Yeah I agree Jeri, this Gallagher chap is clearly no business expert to spout such obvious crap.
Andretti runs teams in many series so knows how team funding works, and will have sought out serious sponsorship deals to plaster names all over his F1 cars, along with partner deals from various backers.
This bid for entry by Andretti is no Haas budget operation if it's passed scrutiny by FIA, after all they (FIA) turned down some other suggested Billion dollar backed bids for entry and just approved Andretti to go forward.
Also Gallagher seems to be trying to re-write history with remarks about Manor, Lotus/Caterham and HRT teams not being up to it. He seems to have forgotten they came in with promise of budget cap, but just like Andretti they felt the squeeze from the established teams who flatly refused a budget cap, when push came to shove, to protect there own interests. Seems it's happening all over again - self interest I mean.
"This Gallagher chap" was a senior member of the Cosworth team between 2009 and 2012, and thus very much aware of the pitfalls of the 2010 teams (having been required to supply all 4 of them). So he's looking for evidence that the F1 bid from Andretti specifically is better-planned than that of USF1, Campos/Hispania, Litespeed/Lotus/Caterham and Manor/Virgin/Marussia/Manor 2 . He remembers the consequences very well: without that plan, people like the organisation he was in don't get paid. It was a significant part of the reason Cosworth dropped out in 2012 and has not considered returning since. (That, and the upcoming regulations made no sense for their outfit). The "existential crisis" referred to was near the end of 2014, where there was a high risk of there only being 7 teams in existence for the 2015 season (the team that finished 6th, plus every team below 7th). The system ran on the assumption there'd always be at least 10 teams to field the 18 cars required by TV contracts, and it turned out none of the 7 remaining teams could budget for a 3rd car, meaning F1 could have found itself unable to fund a 2015 series (despite the FIA allowing grids of down to 12 cars).

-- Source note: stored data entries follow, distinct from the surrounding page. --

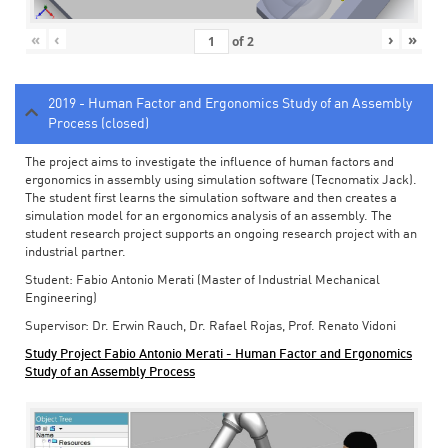
«
‹
›
»
of
2
2019 - Human Factor and Ergonomics Study of an Assembly
Process (closed)
The project aims to investigate the influence of human factors and
ergonomics in assembly using simulation software (Tecnomatix Jack).
The student first learns the simulation software and then creates a
simulation model for an ergonomics analysis of an assembly. The
student research project supports an ongoing research project with an
industrial partner.
Student: Fabio Antonio Merati (Master of Industrial Mechanical
Engineering)
Supervisor: Dr. Erwin Rauch, Dr. Rafael Rojas, Prof. Renato Vidoni
Study Project Fabio Antonio Merati - Human Factor and Ergonomics
Study of an Assembly Process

Some of the 2010 teams had or were associated with nice names. It didn't help.
Hard to come up with a plan when the running costs are about 3 times as expensive as they were back then, plus an extra $200 m dilution fee, plus whatever other costs Liberty wish to impose that it hasn't announced yet.
The "key criteria" part of the headline is doing a lot of the work, at least as far as Mark Gallagher is concerned. If the criteria are met, he'd be perfectly OK with them arriving. He just doesn't want hundreds of people's livelihoods to stand on shaky ground. All of them, though legitimate, can be resolved fairly easily, even if this article doesn't do the work to explain how:
- Acrimony with team principals: gradually work on improving this by learning to understand how each principal thinks and how to navigate the Piranha Club. There is no particular hurry to do so, especially if the team is funded enough not to need Liberty's permission (technically it can join the F1 grid with just the FIA authorisation, provided it can replace the potential funds from Liberty). An example is Colin Kolles. When he started at Jordan, he sent every team principal (metaphorically) up the wall with his aggravating antics. However, he learned how to do better at the psuedopolitical side over the intervening 18 months, so when he tried to rescue Caterham in 2014, the team principals were happy with him.
- Lack of F1-specific understanding: Do what most F1 teams do and hire good F1 specialists in key positions. American leaders are perfectly capable of combining their racing nous with F1-specific senior subordinates, as shown most obviously by McLaren. Obviously Mark won't have seen who those will be for Andretti because the time to hire them is in the future, but it's always good to foresee the obstacle when there is plenty of time to consider different ways of navigating it. And USF1 and Haas have both shown that American rank-and-file staff can turn their attentions to F1 as successfully as their bosses and resources permit.
- Possible dependence on prize money: Basically, Andretti should not assume any position better than last because F1 is tougher than virtually every team initially thinks. This is not as difficult as in the 2010s, however, since the current agreement guarantees a certain amount of money to all teams just to participate (Column 1 appearance money, rather than Column 2 prize money). If Andretti budgets for that part and covers the shortfall between it and the $145 m with non-Liberty sources, that's a perfectly workable arrangement. Andretti may think that's a silly question, but the longer-serving team principals have seen teams seriously propose to keep in F1 largely on prize money (Litespeed and Manor 2, I'm looking at you). It won't be enough for Andretti to
know he's better than that - he'll need to
write it down and be prepared to
present his real plan to people who'd actively avoid that much detail (due to the risks of accidental financial information crimes) if this was, say, Indycars.
The person who actually deserves criticism here is the article writer, Oliver Harden. Quite aside from his unnecessarily negative and scatter-gun approach to writing the article, he's also lifted a whole bunch of it from various GP Racing articles (some from Matt Gallagher's column, more from various news items) published over the last six months, without giving credit.
TL;DR: Mark Gallagher and the F1 teams have been stung. Andretti F1 needs to prove it won't sting them again if they are going to trust it. Andretti F1 has the ability to do so. The writer declined to mention the last point and is also a plagiarist.